Reproduction without pictures: print every entry precisely as written.

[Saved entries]

━━━━━━

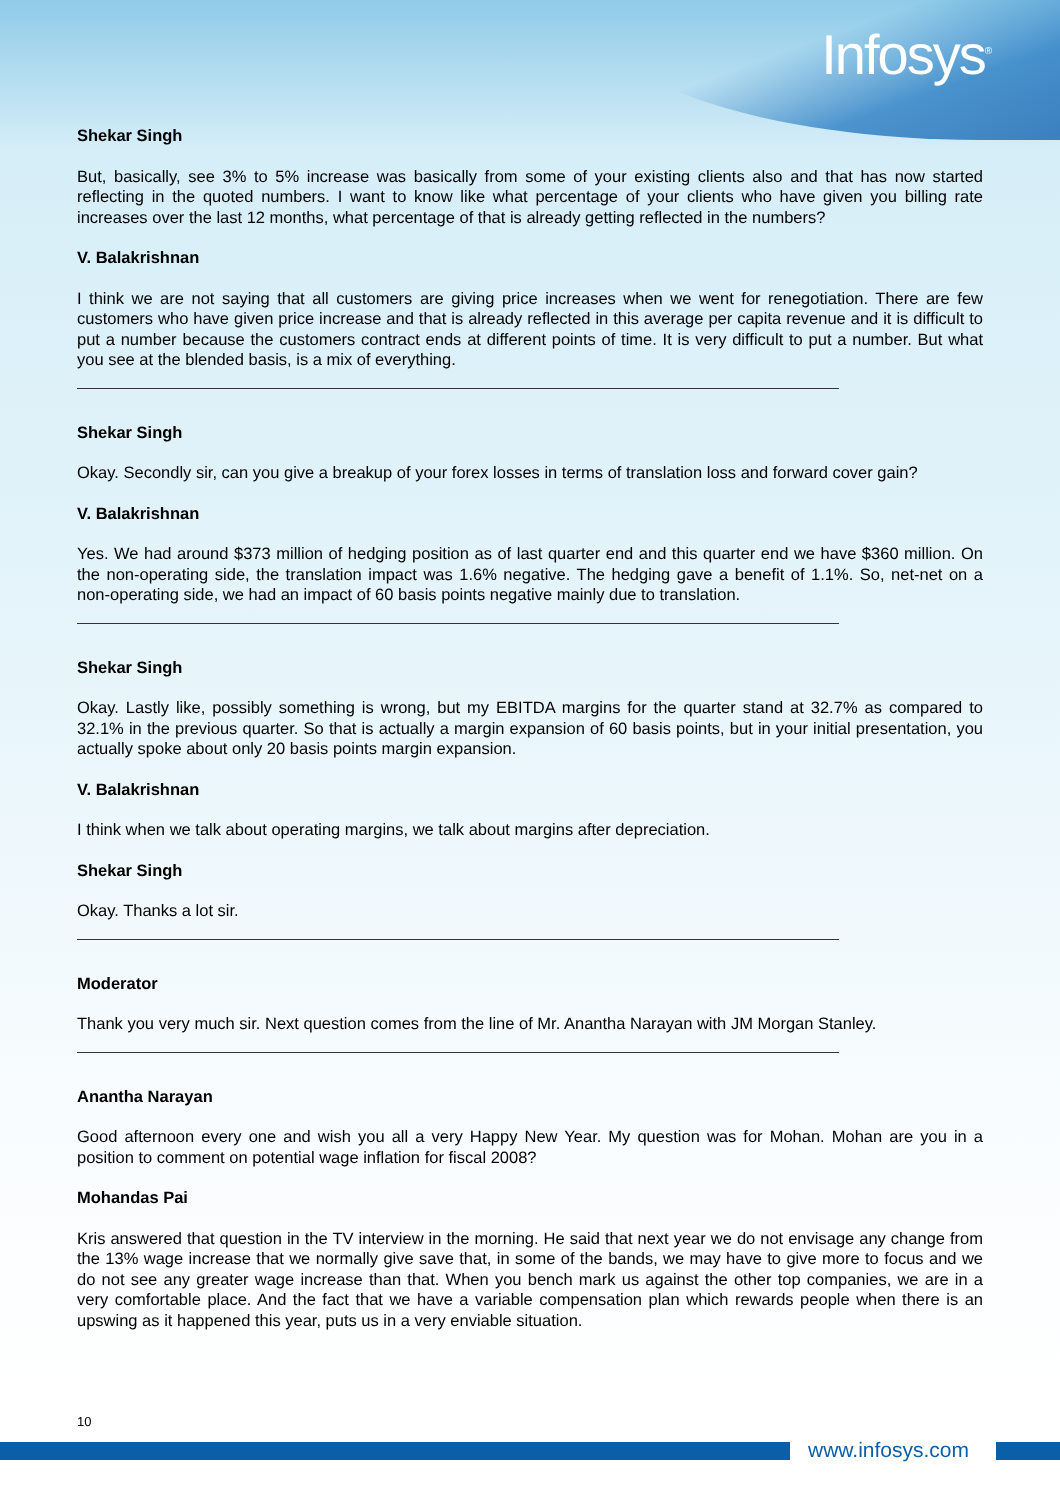Infosys<sup>®</sup>
Shekar Singh
But, basically, see 3% to 5% increase was basically from some of your existing clients also and that has now started reflecting in the quoted numbers. I want to know like what percentage of your clients who have given you billing rate increases over the last 12 months, what percentage of that is already getting reflected in the numbers?
V. Balakrishnan
I think we are not saying that all customers are giving price increases when we went for renegotiation. There are few customers who have given price increase and that is already reflected in this average per capita revenue and it is difficult to put a number because the customers contract ends at different points of time. It is very difficult to put a number. But what you see at the blended basis, is a mix of everything.
Shekar Singh
Okay. Secondly sir, can you give a breakup of your forex losses in terms of translation loss and forward cover gain?
V. Balakrishnan
Yes. We had around $373 million of hedging position as of last quarter end and this quarter end we have $360 million. On the non-operating side, the translation impact was 1.6% negative. The hedging gave a benefit of 1.1%. So, net-net on a non-operating side, we had an impact of 60 basis points negative mainly due to translation.
Shekar Singh
Okay. Lastly like, possibly something is wrong, but my EBITDA margins for the quarter stand at 32.7% as compared to 32.1% in the previous quarter. So that is actually a margin expansion of 60 basis points, but in your initial presentation, you actually spoke about only 20 basis points margin expansion.
V. Balakrishnan
I think when we talk about operating margins, we talk about margins after depreciation.
Shekar Singh
Okay. Thanks a lot sir.
Moderator
Thank you very much sir. Next question comes from the line of Mr. Anantha Narayan with JM Morgan Stanley.
Anantha Narayan
Good afternoon every one and wish you all a very Happy New Year. My question was for Mohan. Mohan are you in a position to comment on potential wage inflation for fiscal 2008?
Mohandas Pai
Kris answered that question in the TV interview in the morning. He said that next year we do not envisage any change from the 13% wage increase that we normally give save that, in some of the bands, we may have to give more to focus and we do not see any greater wage increase than that. When you bench mark us against the other top companies, we are in a very comfortable place. And the fact that we have a variable compensation plan which rewards people when there is an upswing as it happened this year, puts us in a very enviable situation.
10
www.infosys.com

━━━━━━

* TASK RESPONSE
Infosys<sup>®</sup>
Shekar Singh
But, basically, see 3% to 5% increase was basically from some of your existing clients also and that has now started reflecting in the quoted numbers. I want to know like what percentage of your clients who have given you billing rate increases over the last 12 months, what percentage of that is already getting reflected in the numbers?
V. Balakrishnan
I think we are not saying that all customers are giving price increases when we went for renegotiation. There are few customers who have given price increase and that is already reflected in this average per capita revenue and it is difficult to put a number because the customers contract ends at different points of time. It is very difficult to put a number. But what you see at the blended basis, is a mix of everything.
Shekar Singh
Okay. Secondly sir, can you give a breakup of your forex losses in terms of translation loss and forward cover gain?
V. Balakrishnan
Yes. We had around $373 million of hedging position as of last quarter end and this quarter end we have $360 million. On the non-operating side, the translation impact was 1.6% negative. The hedging gave a benefit of 1.1%. So, net-net on a non-operating side, we had an impact of 60 basis points negative mainly due to translation.
Shekar Singh
Okay. Lastly like, possibly something is wrong, but my EBITDA margins for the quarter stand at 32.7% as compared to 32.1% in the previous quarter. So that is actually a margin expansion of 60 basis points, but in your initial presentation, you actually spoke about only 20 basis points margin expansion.
V. Balakrishnan
I think when we talk about operating margins, we talk about margins after depreciation.
Shekar Singh
Okay. Thanks a lot sir.
Moderator
Thank you very much sir. Next question comes from the line of Mr. Anantha Narayan with JM Morgan Stanley.
Anantha Narayan
Good afternoon every one and wish you all a very Happy New Year. My question was for Mohan. Mohan are you in a position to comment on potential wage inflation for fiscal 2008?
Mohandas Pai
Kris answered that question in the TV interview in the morning. He said that next year we do not envisage any change from the 13% wage increase that we normally give save that, in some of the bands, we may have to give more to focus and we do not see any greater wage increase than that. When you bench mark us against the other top companies, we are in a very comfortable place. And the fact that we have a variable compensation plan which rewards people when there is an upswing as it happened this year, puts us in a very enviable situation.
10
www.infosys.com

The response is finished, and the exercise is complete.